### REQUIRED TASKS
#1 In the passage on spectral–spatial residual and dense blocks, retype the text between "To further improve" and "H₂ of S²DB.", inclusive.
#2 Render this sentence from the passage on spectral–spatial residual and dense blocks in Spanish: "Generally there are two independent residual blocks in these models to extract spectral and spatial features, respectively."
#3 Carry on the passage on spectral–spatial residual and dense blocks, starting after its final sentence.

### TEXT UNDER STUDY
________________________

He et al. [40] proposed the residual structure to solve the degradation problem of deep neural networks and make feature extraction easier without adding any learnable parameters. Many models [41] for HRSI classification have been proposed inspired by residual block. Generally there are two independent residual blocks in these models to extract spectral and spatial features, respectively. This structure of two separated branches not only fails to extract spectral–spatial joint features, but also increases the number of trainable parameters. In this paper, a Spectral–Spatial Joint Residual Block (S²RB) based on 3D convolution operations was proposed. In the S²RB shown in Figure 2, the input hyperspectral data cube $\mathbf{x}\in {\mathbb{R}}^{N\times W\times H}$ extracts features by 3D convolution operations to form output feature map $F\left(\mathit{x}\right)\in {\mathbb{R}}^{N\times W\times H^{\prime }}$. The spatial dimensions of $\mathbf{x}$ and $\mathit{F}\left(\mathit{x}\right)$ are equal, and the spectral dimension is reduced from $H$ to $H^{\prime }$. The introduction of a skip connection changes the mapping from $\mathit{F}\left(\mathit{x}\right)$ to $\mathit{H}\left(\mathit{x}\right)=\mathit{F}\left(\mathit{x}\right)+\mathit{x}$.

To further improve the feature extraction ability of model, a Spectral–Spatial Joint Dense Block (S²DB) is proposed inspired by Dense Convolutional Network [42]. Different from S²RB, there are skip connections between each layer and all preceding layers in S²DB as shown in Figure 3. Consequently, the output feature maps of the first layer are formulated as ${\mathit{H}}_{\mathit{l}}={\mathit{F}}_{\mathbf{1}}+\mathit{x}$. This is the same as the output feature maps of S²RB. But for the second layer, the output feature maps of S²DB are formulated as ${\mathit{H}}_{\mathbf{2}}={\mathit{F}}_{\mathbf{2}}+{\mathit{F}}_{\mathbf{1}}+\mathit{x}$. Compared to the H₂ of S²RB, there is an additional term x in the H₂ of S²DB.

________________________

### SOURCE MATERIAL
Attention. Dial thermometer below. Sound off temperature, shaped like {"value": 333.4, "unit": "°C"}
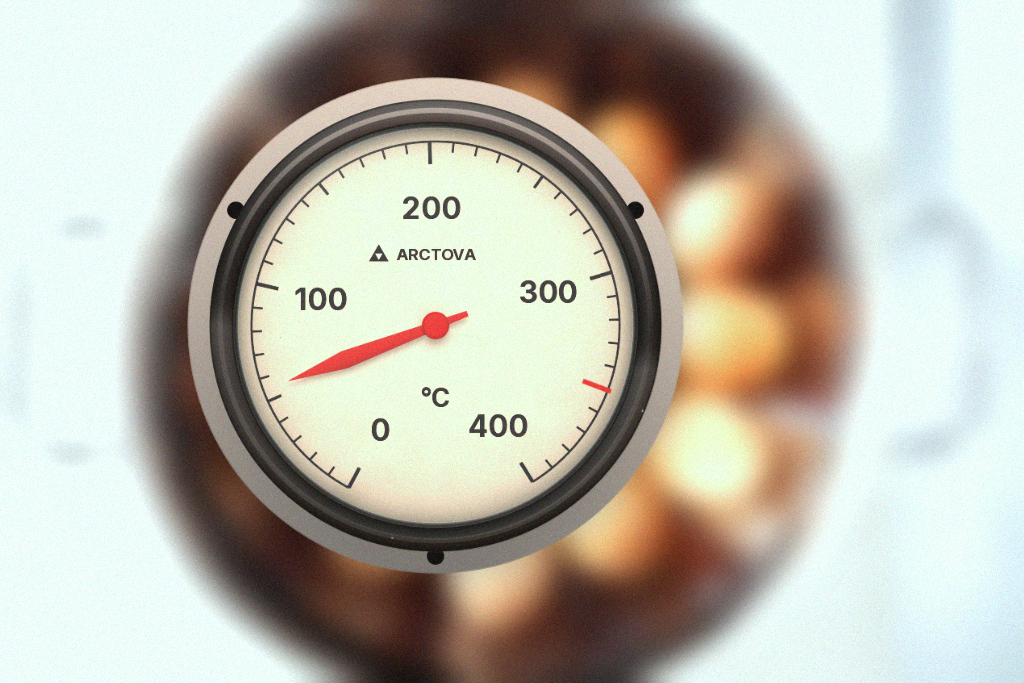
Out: {"value": 55, "unit": "°C"}
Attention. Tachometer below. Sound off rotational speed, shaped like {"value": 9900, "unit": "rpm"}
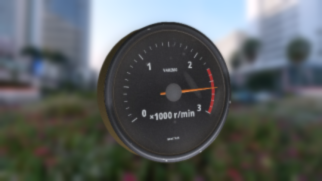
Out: {"value": 2600, "unit": "rpm"}
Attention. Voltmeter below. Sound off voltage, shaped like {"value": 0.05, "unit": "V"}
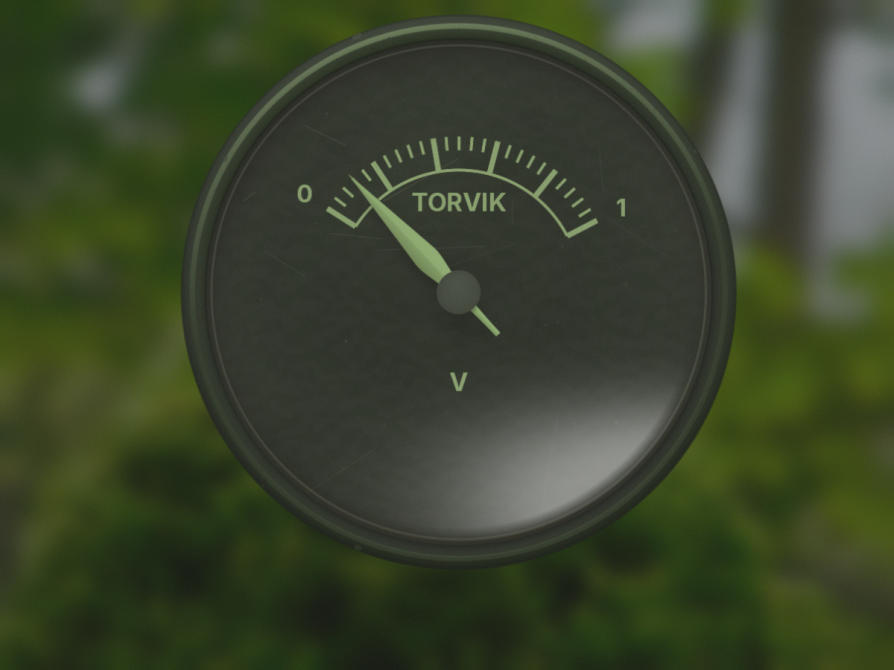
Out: {"value": 0.12, "unit": "V"}
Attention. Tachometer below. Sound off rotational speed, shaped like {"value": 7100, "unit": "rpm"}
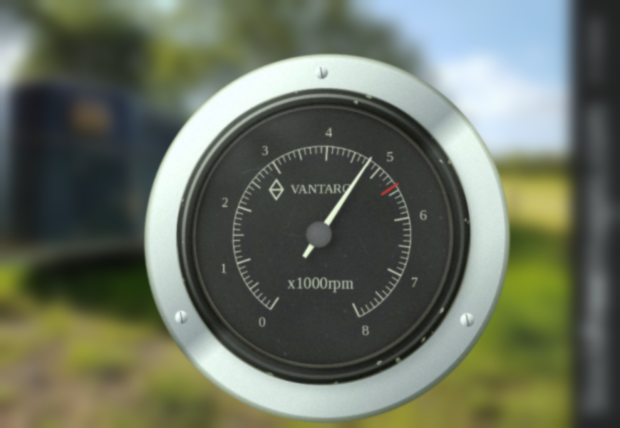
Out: {"value": 4800, "unit": "rpm"}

________________________

### EXERCISE RESPONSES
#1
To further improve the feature extraction ability of model, a Spectral–Spatial Joint Dense Block (S²DB) is proposed inspired by Dense Convolutional Network [42]. Different from S²RB, there are skip connections between each layer and all preceding layers in S²DB as shown in Figure 3. Consequently, the output feature maps of the first layer are formulated as ${\mathit{H}}_{\mathit{l}}={\mathit{F}}_{\mathbf{1}}+\mathit{x}$. This is the same as the output feature maps of S²RB. But for the second layer, the output feature maps of S²DB are formulated as ${\mathit{H}}_{\mathbf{2}}={\mathit{F}}_{\mathbf{2}}+{\mathit{F}}_{\mathbf{1}}+\mathit{x}$. Compared to the H₂ of S²RB, there is an additional term x in the H₂ of S²DB.

#2 Por lo general, en estos modelos hay dos bloques residuales independientes para extraer características espectrales y espaciales, respectivamente.

#3
Previous models typically are composed of two separate branches for extracting spectral and spatial features, respectively. Because both S²RB and S²DB can extract spatial–spectral joint features, single branch structure can be adopted in the L3DDAN.

2.3. Proposed Framework

The framework of proposed L3DDAN is shown in Figure 4. Structurally, the model consists of an encoder, decoder, and classifier. The training and testing process is as follows: (1) The SAE composed of the encoder and decoder is first trained by unsupervised learning without any labeled samples. The purposes of encoder and decoder are to extract deep features from unpreprocessed data and reconstruct input data according to the feature maps, respectively. (2) After the training of SAE, the output feature maps from encoder are fed into the classifier. The fine-tuning for trained encoder and the training for classifier are completed simultaneously through supervised learning with small number of labeled samples. The decoder, which function is only to complete the training of the encoder, is not involved in this step. (3) The model composed of encoder and classifier can perform classification tasks on the test dataset.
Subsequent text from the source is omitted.